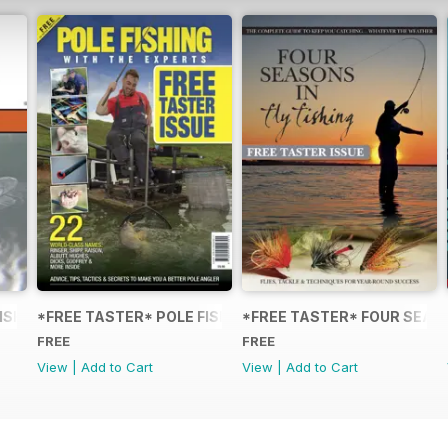
FISHING: TECHNIQUES FOR COARSE PREDATORS
*FREE TASTER* POLE FISHING WITH THE EXPERTS
*FREE TASTER* FOUR SEASO
FREE
FREE
View
|
Add to Cart
View
|
Add to Cart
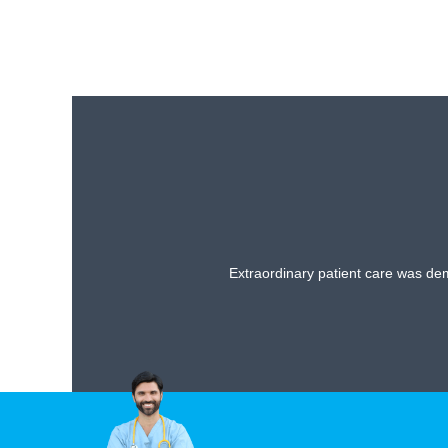
Extraordinary patient care was dem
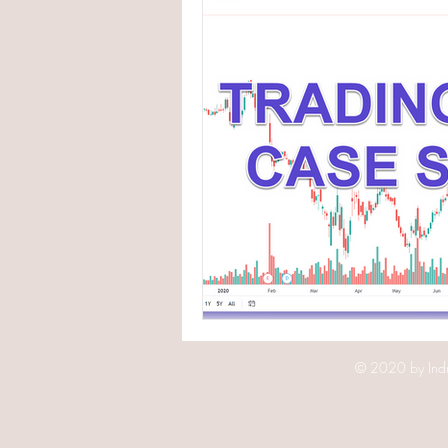
© 2020 by Indr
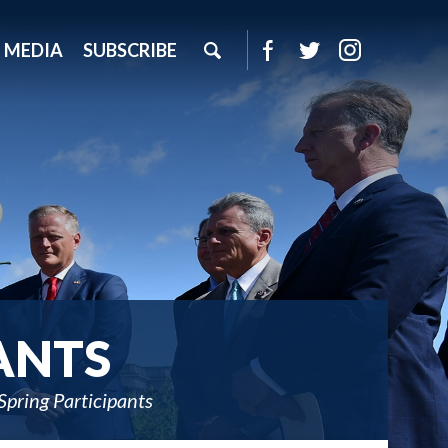
MEDIA
SUBSCRIBE
ANTS
pring Participants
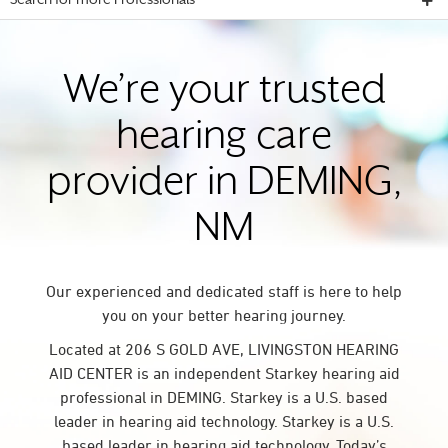
Search for more Professionals
We’re your trusted
hearing care
provider in DEMING,
NM
Our experienced and dedicated staff is here to help
you on your better hearing journey.
Located at 206 S GOLD AVE, LIVINGSTON HEARING
AID CENTER is an independent Starkey hearing aid
professional in DEMING. Starkey is a U.S. based
leader in hearing aid technology. Starkey is a U.S.
based leader in hearing aid technology. Today’s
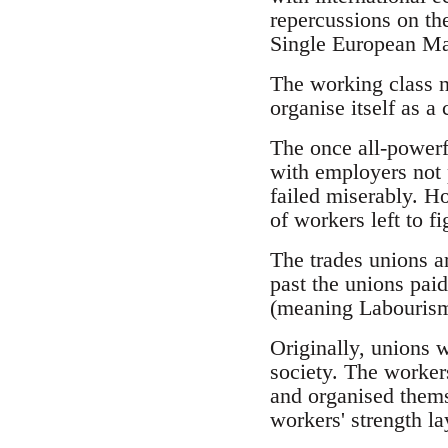
repercussions on the
Single European Ma
The working class ne
organise itself as a c
The once all-powerf
with employers not 
failed miserably. H
of workers left to 
The trades unions ar
past the unions paid
(meaning Labourism)
Originally, unions w
society. The worker
and organised themse
workers' strength la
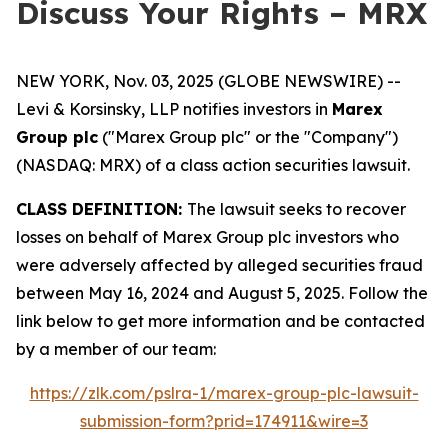
Discuss Your Rights – MRX
NEW YORK, Nov. 03, 2025 (GLOBE NEWSWIRE) --
Levi & Korsinsky, LLP notifies investors in
Marex
Group plc
("Marex Group plc" or the "Company")
(NASDAQ: MRX) of a class action securities lawsuit.
CLASS DEFINITION:
The lawsuit seeks to recover
losses on behalf of Marex Group plc investors who
were adversely affected by alleged securities fraud
between May 16, 2024 and August 5, 2025. Follow the
link below to get more information and be contacted
by a member of our team:
https://zlk.com/pslra-1/marex-group-plc-lawsuit-
submission-form?prid=174911&wire=3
..........
Activity:
Copy nothing but the lines from the start of the entries through the line with "Search for more Professionals". Write them out exactly, without pictures.

Solution to the problem:
FISHING: TECHNIQUES FOR COARSE PREDATORS
*FREE TASTER* POLE FISHING WITH THE EXPERTS
*FREE TASTER* FOUR SEASO
FREE
FREE
View
|
Add to Cart
View
|
Add to Cart
Extraordinary patient care was dem
© 2020 by Indr
MEDIA
SUBSCRIBE
ANTS
pring Participants
Search for more Professionals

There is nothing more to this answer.